50 Jahre rote Fahne

Chinesische Luxusmarke Hongqi

Chinesen lieben europäische Autos – besonders Luxuslimousinen. Doch wer wirklich etwas auf sich hält, lässt sich mit einem Hongqi durch die Straßen von Peking chauffieren.

Von Stefan Grundhoff

Die Volksrepublik China gilt in Europa als Land der Massen, automobilen Plagiate und VW-Anhänger. Kein anderer Hersteller drückt dem chinesischen Automobilmarkt derart den Stempel auf, wie die Wolfsburger. Doch China hat eine langjährige, eigene Autotradition. Vor einem halben Jahrhundert lief in Changchun bei „First Automotive Works“ das erste chinesische Auto namens Rote Fahne vom Band. Die Marke ist bis heute das höchste der chinesischen Volksgefühle. Parteiobere, Geschäftsleute und Politiker lassen sich nach wie vor in einem Modell Marke „Rote Fahne“ chauffieren. Stolz tragen die zumeist schwarzen Luxuslimousinen eine rote Kunststofffinne auf der Motorhaube - die wird im Dunkeln illuminiert und gibt dem Publikum offenkundig zu verstehen: hier kommt jemand wirklich wichtiges.

Luxus aus eigener Produktion

Obwohl die Volksrepublik China sich zunehmend zu einer der bedeutendsten Wirtschaftsregionen der Welt aufschwingt, ist es mit der Massenmobilität noch nicht weit her. Während sich reiche Chinesen seit Jahr und Tag in Luxuslimousinen aus zumeist ausländischer Produktion chauffieren lassen, bewegen sich viele Chinesen noch per Fahrrad, zu Fuß oder gar mit Eselskarren fort. Auch im Land der allgegenwärtigen Gleichheit sind einige etwas gleicher und tragen ihren Wohlstand selbstbewusst zur Schau. Gerne auch in einer Luxuslimousine namens Hongqi aus heimatlicher Produktion.

• [Arbeitsanweisung]: Schreiben Sie aus dem Text über die Automarke Hongqi den Abschnitt wortgetreu ab, der mit „Luxus aus eigener“ beginnt und mit „aus heimatlicher Produktion.“ endet.

• [Aufgeführte Daten]:
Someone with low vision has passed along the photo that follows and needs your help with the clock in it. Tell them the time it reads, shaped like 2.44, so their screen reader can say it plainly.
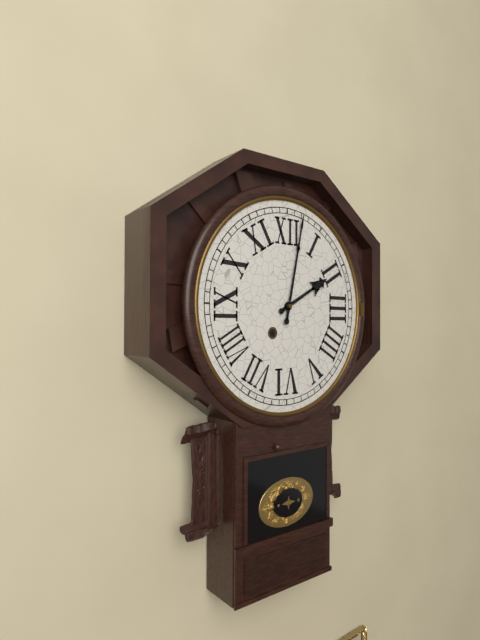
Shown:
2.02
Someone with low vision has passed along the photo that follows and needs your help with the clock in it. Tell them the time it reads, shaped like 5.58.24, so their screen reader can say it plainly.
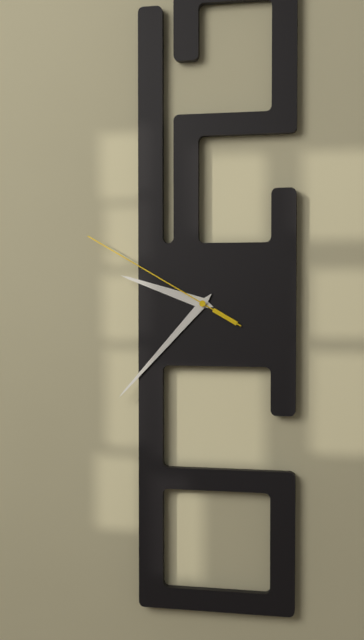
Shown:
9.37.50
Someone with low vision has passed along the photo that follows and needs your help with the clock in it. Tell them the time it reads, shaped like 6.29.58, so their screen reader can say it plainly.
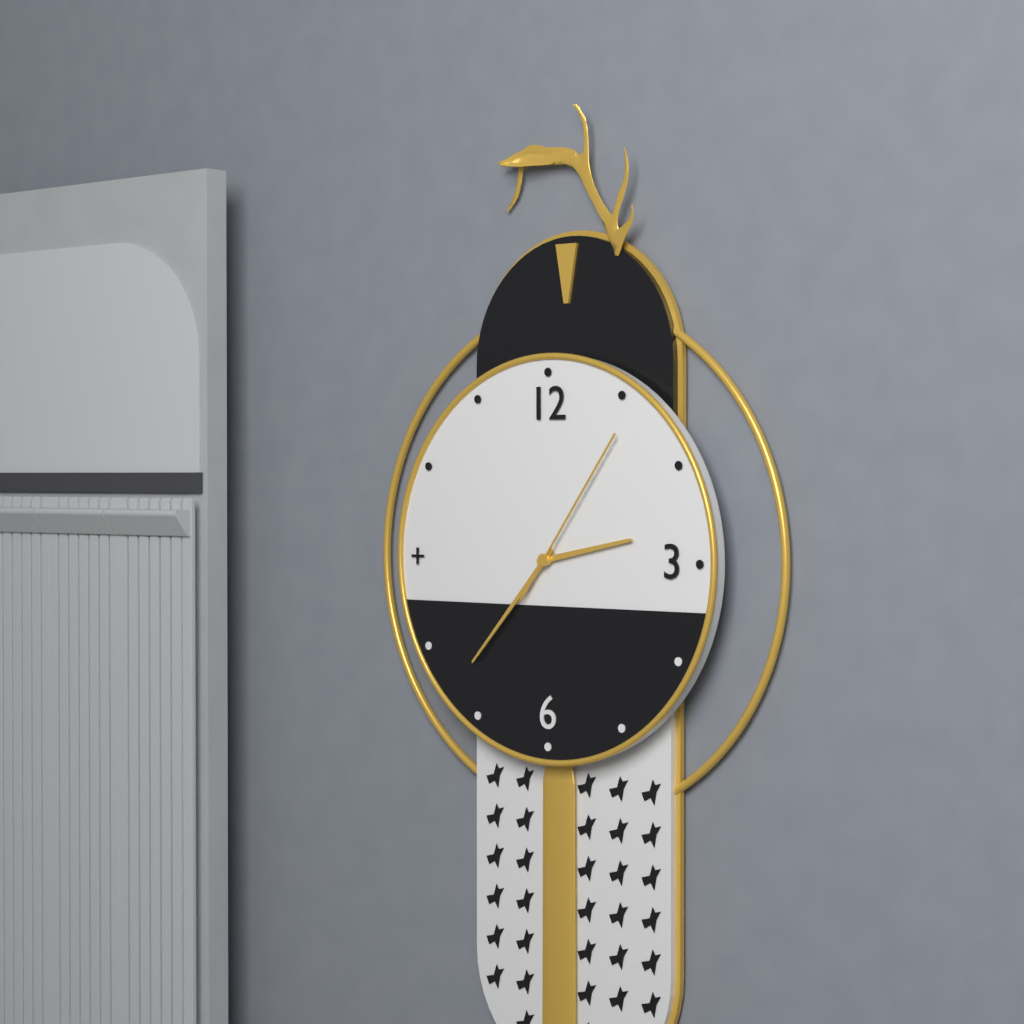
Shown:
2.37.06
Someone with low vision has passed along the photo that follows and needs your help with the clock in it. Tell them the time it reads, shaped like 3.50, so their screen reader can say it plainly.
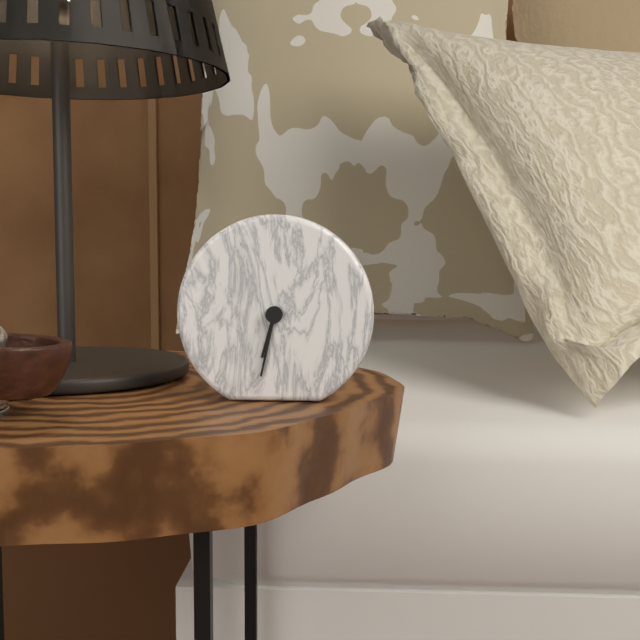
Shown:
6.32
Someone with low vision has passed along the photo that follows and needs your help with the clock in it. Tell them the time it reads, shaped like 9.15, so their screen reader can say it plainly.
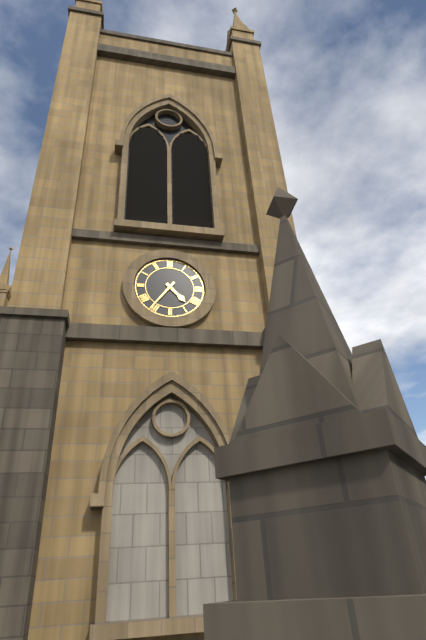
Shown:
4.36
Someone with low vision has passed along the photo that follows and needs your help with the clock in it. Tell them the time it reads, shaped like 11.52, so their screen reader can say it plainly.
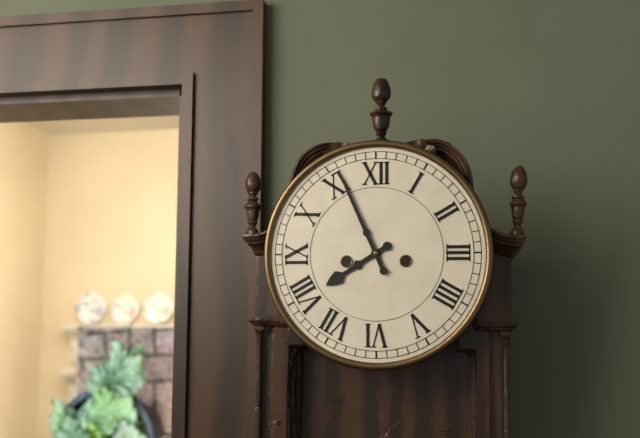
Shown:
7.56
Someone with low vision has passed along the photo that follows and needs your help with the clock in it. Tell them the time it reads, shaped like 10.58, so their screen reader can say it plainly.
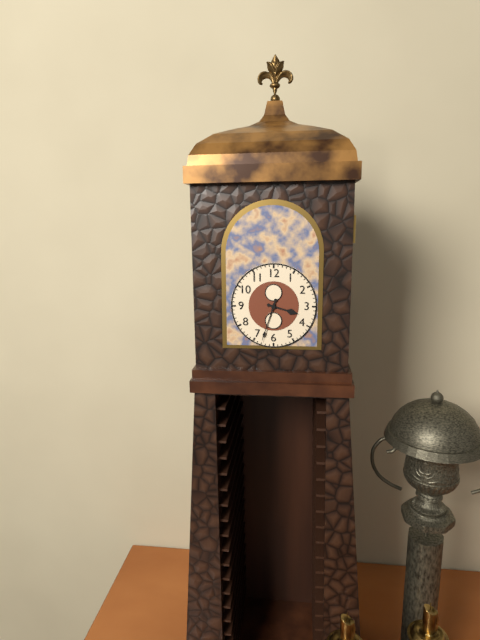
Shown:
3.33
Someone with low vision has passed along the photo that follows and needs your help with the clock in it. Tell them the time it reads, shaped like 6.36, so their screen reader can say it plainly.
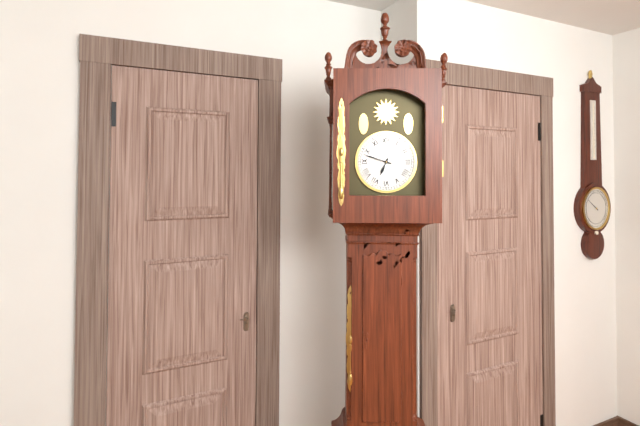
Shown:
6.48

--

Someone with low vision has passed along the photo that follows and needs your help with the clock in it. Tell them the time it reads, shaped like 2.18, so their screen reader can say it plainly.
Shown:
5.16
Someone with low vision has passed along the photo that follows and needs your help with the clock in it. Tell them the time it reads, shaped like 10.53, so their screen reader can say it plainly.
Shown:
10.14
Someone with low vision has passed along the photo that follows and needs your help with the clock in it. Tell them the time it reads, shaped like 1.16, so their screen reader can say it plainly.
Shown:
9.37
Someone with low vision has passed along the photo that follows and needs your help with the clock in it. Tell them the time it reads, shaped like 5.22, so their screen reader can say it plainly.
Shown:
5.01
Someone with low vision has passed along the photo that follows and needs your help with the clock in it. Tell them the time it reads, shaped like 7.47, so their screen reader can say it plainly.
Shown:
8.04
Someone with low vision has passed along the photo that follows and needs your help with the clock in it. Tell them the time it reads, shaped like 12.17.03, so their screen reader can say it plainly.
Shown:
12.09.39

• [Richtige Antwort]:
Luxus aus eigener Produktion

Obwohl die Volksrepublik China sich zunehmend zu einer der bedeutendsten Wirtschaftsregionen der Welt aufschwingt, ist es mit der Massenmobilität noch nicht weit her. Während sich reiche Chinesen seit Jahr und Tag in Luxuslimousinen aus zumeist ausländischer Produktion chauffieren lassen, bewegen sich viele Chinesen noch per Fahrrad, zu Fuß oder gar mit Eselskarren fort. Auch im Land der allgegenwärtigen Gleichheit sind einige etwas gleicher und tragen ihren Wohlstand selbstbewusst zur Schau. Gerne auch in einer Luxuslimousine namens Hongqi aus heimatlicher Produktion.